By taking that DNA and cutting it with an enzyme that recognizes a distinctive site here, running it out by electrophoresis to be able to separate these fragments by size, and probing it with a piece of radioactive DNA from this region, one can visualize bands corresponding to the lengths of these fragments. And each of these different chromosome configurations, each of these different spellings due to different numbers of repeats, can be visualized as different-sized bands on a ladder, much like a bar code. And so a forensics scientist, examining an evidence sample E here, might probe it first with Probe #1 for the first site of variation and see the pattern. Then he or she might probe it for the next site, the next site, and the next site, and compare it to the DNA patterns taken from two suspects, Suspect #1 and Suspect #2.
If Suspect #1 has a different DNA pattern than the evidence, the suspect is excluded from having committed - well, more exactly - from having left this evidence. It's another question of how the evidence relates to the crime. But that evidence sample of DNA cannot possibly be Suspect #1's.
Suspect #2's DNA corresponds perfectly at each of the four places of variation on the human chromosomes examined. Does this mean that Suspect #2 is indeed the person who left that evidence sample? What does it mean, to say Suspect #2 is included amongst those who left it? Of course, to know how strongly we should take this evidence, we need to know how rare that pattern would be - if it's a question of population genetics - and for that purpose databases have been assembled of how frequent these patterns are in the population. These are tricky questions, and we'll return to them very briefly.

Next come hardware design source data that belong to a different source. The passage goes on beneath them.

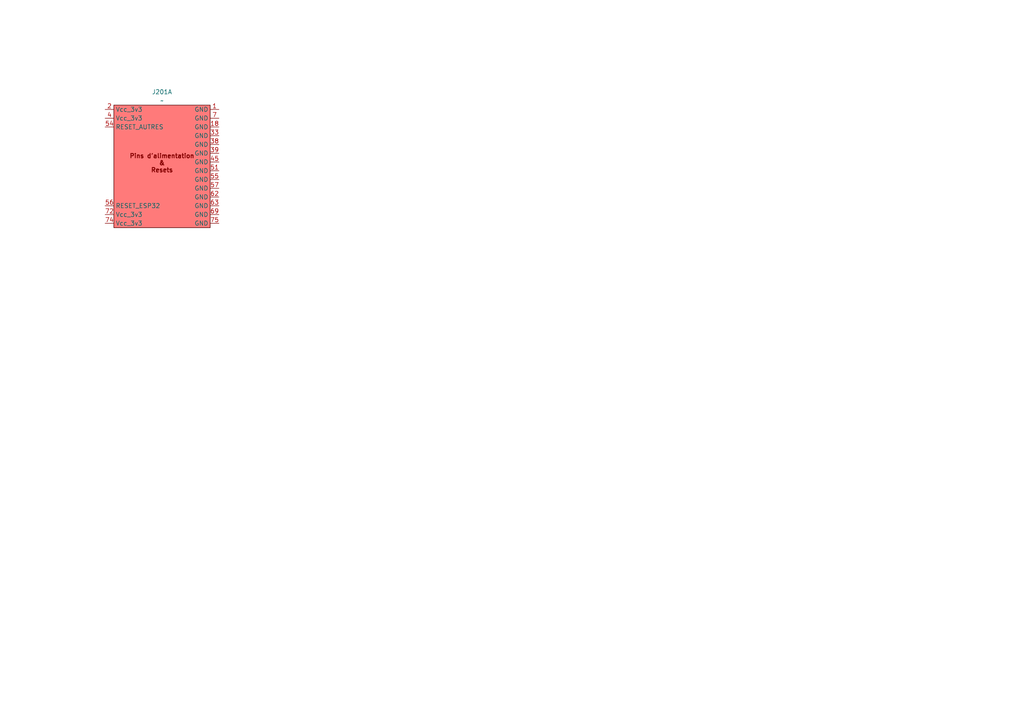
<source format=kicad_sch>
(kicad_sch
	(version 20231120)
	(generator "eeschema")
	(generator_version "8.0")
	(uuid "83cb9d37-3bde-4756-ab5a-932b9f9147f4")
	(paper "A4")
	
	(symbol
		(lib_id "connecteur_m2_key_E:connecteur_SOM_ESP32")
		(at 46.99 38.1 0)
		(unit 1)
		(exclude_from_sim no)
		(in_bom yes)
		(on_board yes)
		(dnp no)
		(fields_autoplaced yes)
		(uuid "463af352-a33a-43d7-8cd4-026cd737da4a")
		(property "Reference" "J201"
			(at 46.99 26.67 0)
			(effects
				(font
					(size 1.27 1.27)
				)
			)
		)
		(property "Value" "~"
			(at 46.99 29.21 0)
			(effects
				(font
					(size 1.27 1.27)
				)
			)
		)
		(property "Footprint" "connecteur_M2_key_E:NGFF_E"
			(at 40.64 45.72 0)
			(effects
				(font
					(size 1.27 1.27)
				)
				(hide yes)
			)
		)
		(property "Datasheet" ""
			(at 40.64 45.72 0)
			(effects
				(font
					(size 1.27 1.27)
				)
				(hide yes)
			)
		)
		(property "Description" ""
			(at 40.64 45.72 0)
			(effects
				(font
					(size 1.27 1.27)
				)
				(hide yes)
			)
		)
		(pin "13"
			(uuid "5d3f6621-79d5-42b0-bc03-799b6e25ef40")
		)
		(pin "15"
			(uuid "a97df6b8-690d-46fd-bb7b-317e34ca5335")
		)
		(pin "67"
			(uuid "f1dce0e6-6583-4b50-82f0-dedcbfbf23a3")
		)
		(pin "3"
			(uuid "a6b41d42-134c-4335-9202-6580849e8e6f")
		)
		(pin "33"
			(uuid "3ae4fadf-2d8d-450b-a624-a540d56e1f53")
		)
		(pin "72"
			(uuid "a6813aae-4e3d-4458-8f8a-ca9a4faa900d")
		)
		(pin "74"
			(uuid "80e7f63a-1e3e-42a4-b0fd-ff347041baf8")
		)
		(pin "62"
			(uuid "24c21a83-77bd-43eb-b367-a2276bcbe179")
		)
		(pin "17"
			(uuid "962b93ad-3560-4046-bbd0-e3d04b011f2d")
		)
		(pin "69"
			(uuid "65b0db44-b78b-4191-8082-e2498fba9680")
		)
		(pin "12"
			(uuid "9db96f04-489b-4598-b40b-0ef99a3c0e7e")
		)
		(pin "9"
			(uuid "be50fe6a-f4a6-4407-b886-58b24bf3f2b1")
		)
		(pin "73"
			(uuid "a0ff9702-a517-4bdd-b4ac-f6d59b228306")
		)
		(pin "59"
			(uuid "d03a2cc7-eb5d-4722-8ebb-26b861ef8a96")
		)
		(pin "66"
			(uuid "ff32d4b9-a6cf-411d-8741-e1333ca43a12")
		)
		(pin "70"
			(uuid "cd09dad5-3c38-4100-beda-7c40b471aa93")
		)
		(pin "34"
			(uuid "d60c713c-60c8-4afd-b9c0-43f025239e40")
		)
		(pin "19"
			(uuid "fa7dc774-399a-4145-af28-56b037c25e7a")
		)
		(pin "7"
			(uuid "badcd761-d28f-4b05-ada9-723a5afd9c8e")
		)
		(pin "60"
			(uuid "bbbc579f-9b60-4d80-ac25-727739fde51e")
		)
		(pin "35"
			(uuid "742ecb7d-2b2c-4e09-9996-f5f4c9655669")
		)
		(pin "14"
			(uuid "017db566-6343-4c1d-9235-ffc28264f55d")
		)
		(pin "39"
			(uuid "031436c2-3a09-4042-8cb1-97ed230ac039")
		)
		(pin "5"
			(uuid "5a1df370-2bba-4c63-ad01-affd82d94120")
		)
		(pin "63"
			(uuid "88bc23a2-55ec-4909-9142-0f8ee4c1c040")
		)
		(pin "46"
			(uuid "26faddae-cfd2-49ac-8717-0553b8f82174")
		)
		(pin "57"
			(uuid "98059068-fcbd-49cf-9bec-3e3926fcdaaa")
		)
		(pin "58"
			(uuid "e2899ffa-d372-48f0-9a67-4a93b014c3d7")
		)
		(pin "42"
			(uuid "dab09a26-273a-494f-8cb3-2f0f074584dd")
		)
		(pin "38"
			(uuid "e908715e-9222-41e6-b16e-f5b12d9e9b64")
		)
		(pin "43"
			(uuid "a7e16cc0-6a84-46fd-b4c3-0f6cc1931d46")
		)
		(pin "51"
			(uuid "8a825206-8c83-4d42-8f02-1543e42f9f20")
		)
		(pin "8"
			(uuid "a35c39c3-6315-44cc-b6c4-e1e58741e9da")
		)
		(pin "44"
			(uuid "5bfa1368-38d6-464e-8846-9e370536888f")
		)
		(pin "18"
			(uuid "1000b3ca-90bc-4654-9a45-831cc1dccf33")
		)
		(pin "52"
			(uuid "741bc95a-3a25-4d93-8947-0e18b3fcb977")
		)
		(pin "53"
			(uuid "5db9ba85-6eb9-4114-a26a-a01f988a9fa2")
		)
		(pin "56"
			(uuid "6efd202c-5c95-488f-ba77-8132ebf91b7b")
		)
		(pin "55"
			(uuid "a1b760ac-1a6d-4f16-adbd-93107e11caea")
		)
		(pin "48"
			(uuid "f0c95747-3e16-424f-9c64-2aac396eaed2")
		)
		(pin "4"
			(uuid "65047e65-9c71-4856-b3fa-20bec126c87e")
		)
		(pin "20"
			(uuid "68f31372-1b5b-4171-bd00-9fed4d4e4ac2")
		)
		(pin "23"
			(uuid "c22fa77f-6f29-4a67-a413-927f59446374")
		)
		(pin "2"
			(uuid "56d2c30d-28e0-4ae2-b5eb-5acb2bc38631")
		)
		(pin "54"
			(uuid "a38158ab-c05a-45d9-bbe8-f1c4aec2ffe8")
		)
		(pin "71"
			(uuid "7cd4b0fe-4f09-4987-8142-9a0020cec1dc")
		)
		(pin "32"
			(uuid "ee7b3cea-ff8c-48d9-8bfd-3aafa3c9c619")
		)
		(pin "10"
			(uuid "5ab10128-f6d9-477d-860d-57db4ab65152")
		)
		(pin "61"
			(uuid "f1e00532-ecc4-4e84-a27c-52e78ae63b27")
		)
		(pin "1"
			(uuid "e96ac601-4570-497e-a933-75b78d934553")
		)
		(pin "11"
			(uuid "807d904b-a48d-4781-92fb-02fc5ca5781e")
		)
		(pin "21"
			(uuid "773a14fd-eb5b-4657-ad0e-82b119569219")
		)
		(pin "37"
			(uuid "a60f9ddf-b6a9-4967-be0b-6ce0405c29e0")
		)
		(pin "22"
			(uuid "94921092-f20a-4605-9271-52c23638656f")
		)
		(pin "65"
			(uuid "57938a3d-c044-4187-98f4-98d58b6a592f")
		)
		(pin "68"
			(uuid "82b3827a-3616-4f0d-917f-0bbf49ca83a1")
		)
		(pin "36"
			(uuid "f0b61616-db69-45b6-bb34-106894fafead")
		)
		(pin "40"
			(uuid "bf3c8dd5-3730-4134-a6ce-093ff21ab859")
		)
		(pin "75"
			(uuid "9b662b35-191f-4443-bd99-5fa7d517ab81")
		)
		(pin "45"
			(uuid "3aefab6e-dc10-425c-a36d-d107acd43e49")
		)
		(pin "16"
			(uuid "e4830ab0-2a35-4b20-8032-fb9820daaa98")
		)
		(pin "64"
			(uuid "311afce0-12d4-49aa-82bf-dc74b31a88ae")
		)
		(pin "41"
			(uuid "a9efe655-013a-4345-8c8c-bef092e0d2b8")
		)
		(pin "50"
			(uuid "8dc0e7f2-3f79-47f2-89e4-8553b7245fcc")
		)
		(pin "47"
			(uuid "b21a9b6b-5922-4389-9a5c-a66466bb1692")
		)
		(pin "6"
			(uuid "e1b14330-ffb4-458d-9398-593bb8469ada")
		)
		(pin "49"
			(uuid "43f4b770-f666-4a7e-8af5-603ac2d986a0")
		)
		(instances
			(project "SoM_ESP32_v1"
				(path "/ecd44d9a-8113-48e2-a5bb-0de07ce8b9ce/c4014528-9d1a-4585-ac7c-830bae440eaa"
					(reference "J201")
					(unit 1)
				)
			)
		)
	)
)
</source>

Those are simply the ideas underlying DNA fingerprinting, as it's popularly called, or DNA typing or DNA identification, as we prefer to call it. Within five years of the notion of DNA spelling differences being used for medical purposes, there were already private companies, Selmar, Lifecodes, and others, which grew up to provide DNA typing services to law enforcement officials, and by 1989 the FBI had its own DNA typing lab in the Hoover Building in Washington. There were dramatic ads in the appropriate press, such as this one here from Selmar (showing ad). "DNA Fingerprinting Links the Criminal to the Crime," with the handcuffs here being a double helix.
For the most part, this has been a dramatic and broad success. Increasingly, in rape cases, there is no need for a victim to testify about whether a sexual act took place. There's no question, typically, about mistaken identity being the problem, because DNA from a semen sample can be used to link a suspect to that semen sample. In fact, it has been useful for excluding innocent people. The FBI says that, of many test results, that they could never exclude with standard blood markers, nearly a third of those people are exonerated immediately upon DNA testing. Many rapists, because of this, now plead guilty.